Journal title: Brain Research
Volume: 1704
Start page: 68
End page: 77
Abstract: Transient receptor potential melastatin 2 (TRPM2) is a Ca²⁺-permeable, nonselective cation channel and a member of the TRP channel superfamily that acts as a sensor of intracellular redox states. TRPM2 is widely distributed in many tissues and highly expressed in the brain, but the physiological roles of TRPM2 in the central nervous system remain unclear. In this study, TRPM2-deficient mice were examined in a series of behavioral tests. TRPM2-deficient mice did not significantly differ from wild-type littermates in muscle strength, light/dark transition test, rotarod, elevated plus maze, social interaction, prepulse inhibition, Y-maze, forced swim test, cued and contextual fear conditioning, and tail suspension test. In the Barnes circular maze, TRPM2-deficient mice learned the fixed escape box position at similar extent to wild-type littermates, suggesting normal reference memory. However, performance of the first reversal trial and probe test were significantly impaired in TRPM2-deficient mice. In the T-maze delayed alternation task, TRPM2 deficiency significantly reduced choice accuracy. These results indicate that TRPM2-deficient mice shows behavioral inflexibility. Meanwhile, social avoidance induced by repeated social defeat stress was significantly attenuated in TRPM2-deficient mice, suggesting that TRPM2 deficiency confers stress resiliency. Our findings indicate that TRPM2 plays an essential role in maintaining behavioral flexibility but it increases susceptibility to stress.

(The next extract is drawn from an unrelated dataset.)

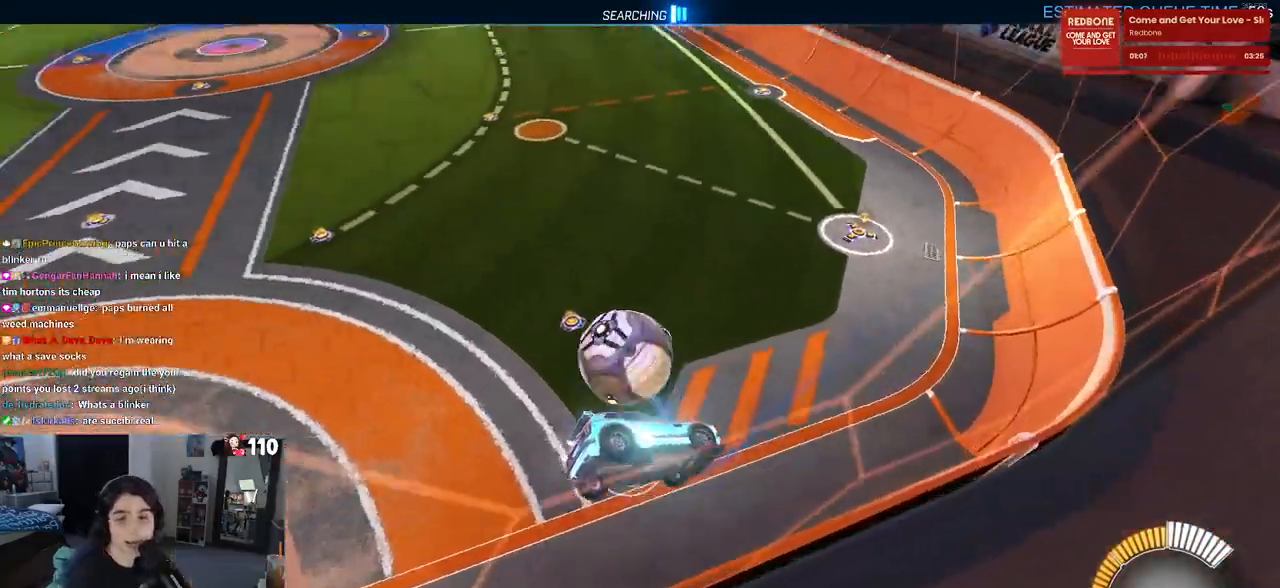
{"buttons": ["R2"], "left_stick": "center", "right_stick": "center", "events": [[83, "R2", "down"]]}
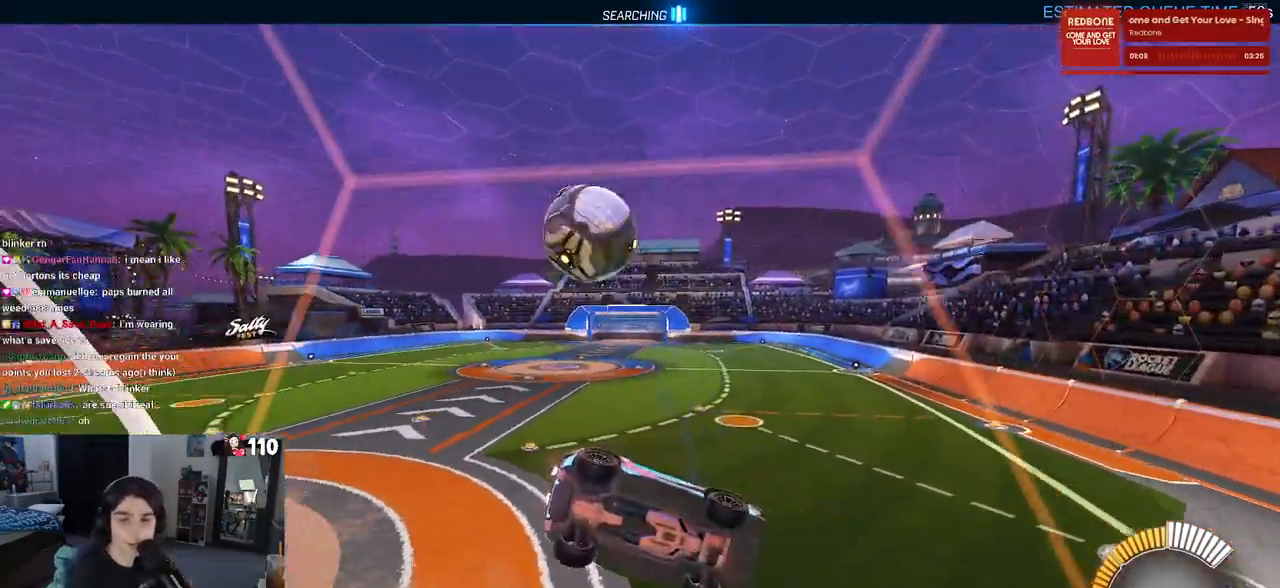
{"buttons": ["R2"], "left_stick": "left", "right_stick": "center", "events": [[117, "left_stick", "left"]]}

Rights: © 2019. This manuscript version is made available under the CC-BY-NC-ND 4.0 license http://creativecommons.org/licenses/by-nc-nd/4.0/.
The full-text file will be made open to the public on 1 February 2020 in accordance with publisher's 'Terms and Conditions for Self-Archiving'.
This is not the published version. Please cite only the published version. この論文は出版社版でありません。引用の際には出版社版をご確認ご利用ください。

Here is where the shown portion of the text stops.